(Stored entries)
┌──

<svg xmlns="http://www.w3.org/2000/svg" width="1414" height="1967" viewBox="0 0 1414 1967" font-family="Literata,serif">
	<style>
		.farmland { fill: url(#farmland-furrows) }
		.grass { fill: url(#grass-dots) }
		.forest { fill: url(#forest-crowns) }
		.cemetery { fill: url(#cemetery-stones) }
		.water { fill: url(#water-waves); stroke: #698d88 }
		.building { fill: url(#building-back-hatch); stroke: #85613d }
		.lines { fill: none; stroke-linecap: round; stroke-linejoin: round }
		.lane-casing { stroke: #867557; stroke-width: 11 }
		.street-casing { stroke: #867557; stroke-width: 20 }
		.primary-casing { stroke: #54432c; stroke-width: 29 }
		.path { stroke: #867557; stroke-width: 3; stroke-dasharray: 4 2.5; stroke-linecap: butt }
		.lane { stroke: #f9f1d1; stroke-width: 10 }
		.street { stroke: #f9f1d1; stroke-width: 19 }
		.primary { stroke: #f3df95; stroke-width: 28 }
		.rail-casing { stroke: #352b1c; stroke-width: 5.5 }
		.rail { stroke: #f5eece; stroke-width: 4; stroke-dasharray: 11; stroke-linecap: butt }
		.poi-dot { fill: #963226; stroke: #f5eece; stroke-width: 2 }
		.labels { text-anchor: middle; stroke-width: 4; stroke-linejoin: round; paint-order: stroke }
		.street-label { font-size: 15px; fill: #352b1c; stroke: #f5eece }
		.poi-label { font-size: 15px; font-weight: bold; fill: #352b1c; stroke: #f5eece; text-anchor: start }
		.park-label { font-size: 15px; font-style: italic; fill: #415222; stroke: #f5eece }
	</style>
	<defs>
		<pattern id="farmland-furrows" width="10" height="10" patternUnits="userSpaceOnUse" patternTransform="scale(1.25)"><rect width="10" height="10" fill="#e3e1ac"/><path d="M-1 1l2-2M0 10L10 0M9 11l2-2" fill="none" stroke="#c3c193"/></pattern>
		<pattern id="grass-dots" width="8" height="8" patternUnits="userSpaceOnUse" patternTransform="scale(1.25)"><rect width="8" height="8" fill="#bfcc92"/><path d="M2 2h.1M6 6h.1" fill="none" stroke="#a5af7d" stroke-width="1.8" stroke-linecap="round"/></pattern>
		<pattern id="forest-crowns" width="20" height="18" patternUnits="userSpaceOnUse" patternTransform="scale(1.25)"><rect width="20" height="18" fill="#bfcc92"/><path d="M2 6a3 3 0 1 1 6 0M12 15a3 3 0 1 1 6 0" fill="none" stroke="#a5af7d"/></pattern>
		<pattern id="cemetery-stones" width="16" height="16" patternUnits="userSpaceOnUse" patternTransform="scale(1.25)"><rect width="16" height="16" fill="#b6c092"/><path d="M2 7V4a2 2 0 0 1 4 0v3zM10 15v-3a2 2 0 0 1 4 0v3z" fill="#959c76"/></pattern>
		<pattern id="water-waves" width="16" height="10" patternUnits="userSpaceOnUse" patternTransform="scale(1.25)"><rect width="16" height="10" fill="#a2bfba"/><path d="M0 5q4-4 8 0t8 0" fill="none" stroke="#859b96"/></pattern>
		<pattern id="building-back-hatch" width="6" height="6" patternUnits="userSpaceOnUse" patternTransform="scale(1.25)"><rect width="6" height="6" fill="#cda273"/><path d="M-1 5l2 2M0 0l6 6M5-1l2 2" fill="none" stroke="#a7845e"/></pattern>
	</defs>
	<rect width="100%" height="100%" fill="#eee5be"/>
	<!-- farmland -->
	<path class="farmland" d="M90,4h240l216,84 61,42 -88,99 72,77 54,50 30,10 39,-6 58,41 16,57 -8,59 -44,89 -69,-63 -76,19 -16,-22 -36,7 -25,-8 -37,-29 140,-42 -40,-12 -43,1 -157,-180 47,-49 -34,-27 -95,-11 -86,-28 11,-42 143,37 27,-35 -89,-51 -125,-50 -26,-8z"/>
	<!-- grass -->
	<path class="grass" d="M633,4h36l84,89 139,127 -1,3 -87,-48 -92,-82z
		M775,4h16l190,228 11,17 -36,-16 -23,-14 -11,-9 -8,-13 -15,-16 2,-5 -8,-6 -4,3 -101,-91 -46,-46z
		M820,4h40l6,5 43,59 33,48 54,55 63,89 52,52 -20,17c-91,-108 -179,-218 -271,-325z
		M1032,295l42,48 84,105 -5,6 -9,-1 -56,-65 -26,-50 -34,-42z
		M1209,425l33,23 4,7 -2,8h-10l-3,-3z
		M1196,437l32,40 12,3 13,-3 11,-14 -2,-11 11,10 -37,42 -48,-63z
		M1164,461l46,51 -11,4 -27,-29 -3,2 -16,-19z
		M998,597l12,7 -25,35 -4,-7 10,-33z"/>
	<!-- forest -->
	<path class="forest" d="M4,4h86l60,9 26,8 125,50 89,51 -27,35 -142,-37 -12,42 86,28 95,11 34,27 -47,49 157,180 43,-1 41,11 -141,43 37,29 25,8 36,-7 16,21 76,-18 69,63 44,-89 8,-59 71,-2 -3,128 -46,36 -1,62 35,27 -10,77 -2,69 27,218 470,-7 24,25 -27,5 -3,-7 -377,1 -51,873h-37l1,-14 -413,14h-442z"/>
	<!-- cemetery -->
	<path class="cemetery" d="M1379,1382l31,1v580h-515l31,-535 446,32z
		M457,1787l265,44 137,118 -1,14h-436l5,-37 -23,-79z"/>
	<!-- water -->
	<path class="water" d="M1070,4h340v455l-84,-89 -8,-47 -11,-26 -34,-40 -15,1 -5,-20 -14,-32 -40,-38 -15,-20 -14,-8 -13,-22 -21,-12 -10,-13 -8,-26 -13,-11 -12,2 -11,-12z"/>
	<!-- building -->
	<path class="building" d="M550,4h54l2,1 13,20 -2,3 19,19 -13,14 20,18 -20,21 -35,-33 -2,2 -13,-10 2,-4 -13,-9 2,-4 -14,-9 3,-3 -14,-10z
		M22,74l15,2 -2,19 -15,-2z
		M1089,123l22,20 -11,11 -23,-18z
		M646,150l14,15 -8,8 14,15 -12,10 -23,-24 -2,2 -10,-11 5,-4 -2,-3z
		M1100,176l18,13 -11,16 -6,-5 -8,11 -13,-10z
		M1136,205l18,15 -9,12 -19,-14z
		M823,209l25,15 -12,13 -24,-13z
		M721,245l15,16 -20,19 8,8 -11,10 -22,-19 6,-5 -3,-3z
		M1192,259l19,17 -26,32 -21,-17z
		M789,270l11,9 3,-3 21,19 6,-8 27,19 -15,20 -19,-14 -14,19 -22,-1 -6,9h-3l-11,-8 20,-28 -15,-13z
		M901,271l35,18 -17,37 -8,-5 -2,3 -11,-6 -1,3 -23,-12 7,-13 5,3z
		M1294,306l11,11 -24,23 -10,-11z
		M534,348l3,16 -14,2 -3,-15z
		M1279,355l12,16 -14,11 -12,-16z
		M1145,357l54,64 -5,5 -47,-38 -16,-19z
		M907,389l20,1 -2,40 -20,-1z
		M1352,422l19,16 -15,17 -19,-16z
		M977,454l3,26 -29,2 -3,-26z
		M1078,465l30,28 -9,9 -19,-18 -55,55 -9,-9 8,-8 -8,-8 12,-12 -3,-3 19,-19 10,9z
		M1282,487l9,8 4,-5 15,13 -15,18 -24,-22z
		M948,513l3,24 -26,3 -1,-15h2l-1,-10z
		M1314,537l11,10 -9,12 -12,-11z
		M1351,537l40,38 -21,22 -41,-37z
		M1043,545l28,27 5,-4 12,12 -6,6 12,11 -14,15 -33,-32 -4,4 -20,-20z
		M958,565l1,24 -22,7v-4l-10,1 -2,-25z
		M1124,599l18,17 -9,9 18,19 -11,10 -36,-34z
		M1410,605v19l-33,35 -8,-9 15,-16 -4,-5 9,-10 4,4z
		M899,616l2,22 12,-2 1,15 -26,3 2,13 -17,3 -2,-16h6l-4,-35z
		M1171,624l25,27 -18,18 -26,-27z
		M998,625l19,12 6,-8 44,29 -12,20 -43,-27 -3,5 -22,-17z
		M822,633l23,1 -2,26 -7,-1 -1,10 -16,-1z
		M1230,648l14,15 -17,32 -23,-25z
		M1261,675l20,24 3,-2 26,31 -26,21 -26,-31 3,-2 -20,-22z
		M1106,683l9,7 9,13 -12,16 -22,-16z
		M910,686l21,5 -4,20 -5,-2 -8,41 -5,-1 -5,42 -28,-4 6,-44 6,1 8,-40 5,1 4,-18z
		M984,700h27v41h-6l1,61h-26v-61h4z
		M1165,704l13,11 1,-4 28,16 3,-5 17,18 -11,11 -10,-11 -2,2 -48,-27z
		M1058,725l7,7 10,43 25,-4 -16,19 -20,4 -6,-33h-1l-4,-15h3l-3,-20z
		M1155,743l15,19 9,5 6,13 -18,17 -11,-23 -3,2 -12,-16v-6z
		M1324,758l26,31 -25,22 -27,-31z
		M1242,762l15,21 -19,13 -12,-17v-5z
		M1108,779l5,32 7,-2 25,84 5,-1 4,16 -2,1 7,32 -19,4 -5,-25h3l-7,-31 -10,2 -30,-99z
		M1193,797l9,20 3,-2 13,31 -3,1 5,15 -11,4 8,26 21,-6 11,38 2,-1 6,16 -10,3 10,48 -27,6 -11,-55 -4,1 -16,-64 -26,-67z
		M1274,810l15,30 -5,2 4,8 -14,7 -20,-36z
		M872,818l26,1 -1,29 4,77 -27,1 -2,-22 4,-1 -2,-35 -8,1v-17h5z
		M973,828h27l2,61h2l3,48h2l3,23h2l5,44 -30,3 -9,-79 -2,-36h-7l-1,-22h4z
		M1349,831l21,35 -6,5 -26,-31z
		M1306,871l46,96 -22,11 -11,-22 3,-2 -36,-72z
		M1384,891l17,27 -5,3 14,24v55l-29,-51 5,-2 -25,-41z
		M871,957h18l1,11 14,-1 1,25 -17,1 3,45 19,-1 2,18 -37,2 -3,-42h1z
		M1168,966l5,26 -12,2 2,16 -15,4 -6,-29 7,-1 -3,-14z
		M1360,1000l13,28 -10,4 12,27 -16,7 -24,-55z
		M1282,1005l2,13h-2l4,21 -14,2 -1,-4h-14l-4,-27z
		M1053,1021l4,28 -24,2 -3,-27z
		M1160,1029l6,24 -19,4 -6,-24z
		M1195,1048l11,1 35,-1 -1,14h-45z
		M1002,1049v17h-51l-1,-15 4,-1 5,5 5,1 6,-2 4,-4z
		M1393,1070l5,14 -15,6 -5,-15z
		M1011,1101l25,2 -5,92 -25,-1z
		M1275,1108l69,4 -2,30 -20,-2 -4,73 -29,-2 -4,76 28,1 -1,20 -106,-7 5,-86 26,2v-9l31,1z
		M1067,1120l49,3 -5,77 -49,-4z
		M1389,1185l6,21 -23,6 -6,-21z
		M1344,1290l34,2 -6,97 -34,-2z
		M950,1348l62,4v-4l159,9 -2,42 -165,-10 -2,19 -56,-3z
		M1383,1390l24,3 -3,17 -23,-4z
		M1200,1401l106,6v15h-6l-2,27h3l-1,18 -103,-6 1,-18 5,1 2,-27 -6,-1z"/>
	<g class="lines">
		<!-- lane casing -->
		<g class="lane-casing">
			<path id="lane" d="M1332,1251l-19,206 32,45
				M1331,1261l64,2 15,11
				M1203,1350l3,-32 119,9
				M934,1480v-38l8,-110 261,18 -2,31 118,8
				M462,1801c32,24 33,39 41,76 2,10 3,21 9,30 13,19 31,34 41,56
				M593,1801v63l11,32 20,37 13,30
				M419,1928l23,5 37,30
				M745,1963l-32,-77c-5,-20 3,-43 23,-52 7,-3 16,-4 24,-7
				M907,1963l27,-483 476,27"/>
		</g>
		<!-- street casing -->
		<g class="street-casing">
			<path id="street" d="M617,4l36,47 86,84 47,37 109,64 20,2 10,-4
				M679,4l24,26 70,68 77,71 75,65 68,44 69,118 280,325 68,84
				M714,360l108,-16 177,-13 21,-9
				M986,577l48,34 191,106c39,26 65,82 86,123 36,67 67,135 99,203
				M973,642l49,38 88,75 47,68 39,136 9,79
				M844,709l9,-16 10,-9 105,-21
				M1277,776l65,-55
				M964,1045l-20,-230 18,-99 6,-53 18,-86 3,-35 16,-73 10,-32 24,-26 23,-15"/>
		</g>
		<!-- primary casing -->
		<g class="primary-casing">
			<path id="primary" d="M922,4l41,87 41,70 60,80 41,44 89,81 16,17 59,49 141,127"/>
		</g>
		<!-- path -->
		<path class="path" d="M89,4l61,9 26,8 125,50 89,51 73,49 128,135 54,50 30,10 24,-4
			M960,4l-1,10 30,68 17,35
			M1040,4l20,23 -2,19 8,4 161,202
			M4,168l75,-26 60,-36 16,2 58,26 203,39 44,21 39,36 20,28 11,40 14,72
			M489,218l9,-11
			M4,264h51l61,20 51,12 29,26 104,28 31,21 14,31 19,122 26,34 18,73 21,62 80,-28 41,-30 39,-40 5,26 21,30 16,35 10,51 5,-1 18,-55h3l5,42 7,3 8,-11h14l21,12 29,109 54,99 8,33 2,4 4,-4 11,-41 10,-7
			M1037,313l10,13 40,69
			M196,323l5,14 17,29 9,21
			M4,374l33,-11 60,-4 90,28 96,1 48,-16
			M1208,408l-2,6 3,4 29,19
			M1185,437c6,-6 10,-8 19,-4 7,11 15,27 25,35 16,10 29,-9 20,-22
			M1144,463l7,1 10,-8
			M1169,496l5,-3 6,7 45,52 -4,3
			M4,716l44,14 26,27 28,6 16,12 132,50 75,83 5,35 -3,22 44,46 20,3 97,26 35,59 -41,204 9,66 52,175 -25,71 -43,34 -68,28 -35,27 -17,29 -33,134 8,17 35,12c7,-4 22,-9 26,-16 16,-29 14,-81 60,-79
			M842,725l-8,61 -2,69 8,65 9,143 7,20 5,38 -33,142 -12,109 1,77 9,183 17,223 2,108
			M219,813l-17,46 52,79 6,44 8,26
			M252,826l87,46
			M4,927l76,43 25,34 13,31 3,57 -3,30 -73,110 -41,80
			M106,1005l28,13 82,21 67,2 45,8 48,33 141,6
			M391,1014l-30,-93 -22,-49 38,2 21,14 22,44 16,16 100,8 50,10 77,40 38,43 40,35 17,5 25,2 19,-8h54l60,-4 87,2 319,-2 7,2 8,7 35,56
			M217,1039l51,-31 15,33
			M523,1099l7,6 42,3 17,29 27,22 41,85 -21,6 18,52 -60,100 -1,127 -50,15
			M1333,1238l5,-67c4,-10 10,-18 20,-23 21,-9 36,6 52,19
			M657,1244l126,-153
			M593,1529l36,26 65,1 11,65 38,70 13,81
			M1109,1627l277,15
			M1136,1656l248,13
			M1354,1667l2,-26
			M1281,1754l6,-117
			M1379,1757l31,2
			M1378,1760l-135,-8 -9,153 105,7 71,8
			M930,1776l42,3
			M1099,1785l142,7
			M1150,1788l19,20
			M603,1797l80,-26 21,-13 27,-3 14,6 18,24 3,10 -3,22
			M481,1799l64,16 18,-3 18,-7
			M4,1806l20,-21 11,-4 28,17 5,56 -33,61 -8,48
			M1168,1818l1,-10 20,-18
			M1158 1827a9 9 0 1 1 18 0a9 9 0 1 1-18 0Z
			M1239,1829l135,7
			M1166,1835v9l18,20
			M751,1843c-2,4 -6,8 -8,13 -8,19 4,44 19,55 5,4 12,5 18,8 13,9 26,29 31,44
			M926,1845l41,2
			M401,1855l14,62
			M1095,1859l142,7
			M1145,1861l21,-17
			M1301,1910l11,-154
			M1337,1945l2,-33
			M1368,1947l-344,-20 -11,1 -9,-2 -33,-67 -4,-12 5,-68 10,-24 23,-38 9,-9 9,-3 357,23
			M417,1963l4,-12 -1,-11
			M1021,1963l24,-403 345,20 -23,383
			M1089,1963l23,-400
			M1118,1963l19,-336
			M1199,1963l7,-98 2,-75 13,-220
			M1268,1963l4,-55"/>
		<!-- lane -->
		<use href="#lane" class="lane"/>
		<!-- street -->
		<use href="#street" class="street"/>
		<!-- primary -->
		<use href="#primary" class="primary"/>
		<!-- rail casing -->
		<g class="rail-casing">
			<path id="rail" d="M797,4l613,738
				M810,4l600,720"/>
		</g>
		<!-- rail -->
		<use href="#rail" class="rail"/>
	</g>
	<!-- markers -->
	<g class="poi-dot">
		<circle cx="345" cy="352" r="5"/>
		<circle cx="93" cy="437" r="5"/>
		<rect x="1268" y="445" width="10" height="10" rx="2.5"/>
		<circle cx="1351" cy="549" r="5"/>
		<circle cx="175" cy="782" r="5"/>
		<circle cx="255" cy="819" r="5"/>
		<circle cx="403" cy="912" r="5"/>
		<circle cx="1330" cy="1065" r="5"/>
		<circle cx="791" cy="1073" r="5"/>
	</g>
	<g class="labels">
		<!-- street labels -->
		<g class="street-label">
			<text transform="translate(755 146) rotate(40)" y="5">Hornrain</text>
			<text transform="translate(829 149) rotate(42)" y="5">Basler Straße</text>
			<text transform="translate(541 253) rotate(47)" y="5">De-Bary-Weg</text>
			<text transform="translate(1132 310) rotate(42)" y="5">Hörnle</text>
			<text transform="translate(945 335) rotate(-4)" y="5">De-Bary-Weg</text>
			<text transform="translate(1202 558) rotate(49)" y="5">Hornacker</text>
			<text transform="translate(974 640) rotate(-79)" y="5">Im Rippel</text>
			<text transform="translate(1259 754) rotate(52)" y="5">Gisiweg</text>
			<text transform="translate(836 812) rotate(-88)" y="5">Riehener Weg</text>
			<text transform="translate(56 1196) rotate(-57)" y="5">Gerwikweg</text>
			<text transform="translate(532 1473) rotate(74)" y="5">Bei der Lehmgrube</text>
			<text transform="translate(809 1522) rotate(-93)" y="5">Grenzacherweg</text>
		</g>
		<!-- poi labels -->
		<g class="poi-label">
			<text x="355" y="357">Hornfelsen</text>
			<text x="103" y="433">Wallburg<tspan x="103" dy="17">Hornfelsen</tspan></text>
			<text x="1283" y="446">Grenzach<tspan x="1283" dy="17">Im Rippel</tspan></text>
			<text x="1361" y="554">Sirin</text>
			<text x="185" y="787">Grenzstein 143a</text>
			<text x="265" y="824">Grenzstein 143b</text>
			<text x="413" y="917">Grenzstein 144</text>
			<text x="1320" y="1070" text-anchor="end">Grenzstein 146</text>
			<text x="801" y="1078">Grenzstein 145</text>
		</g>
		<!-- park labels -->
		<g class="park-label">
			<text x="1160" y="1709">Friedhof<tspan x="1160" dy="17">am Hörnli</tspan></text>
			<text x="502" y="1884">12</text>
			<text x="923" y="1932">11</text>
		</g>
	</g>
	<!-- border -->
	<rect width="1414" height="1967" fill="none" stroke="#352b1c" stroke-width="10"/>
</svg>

└──

About this task:
All lines that contain the word "linejoin" must be copied from the records above.

Solution to this exercise:
		.lines { fill: none; stroke-linecap: round; stroke-linejoin: round }
		.labels { text-anchor: middle; stroke-width: 4; stroke-linejoin: round; paint-order: stroke }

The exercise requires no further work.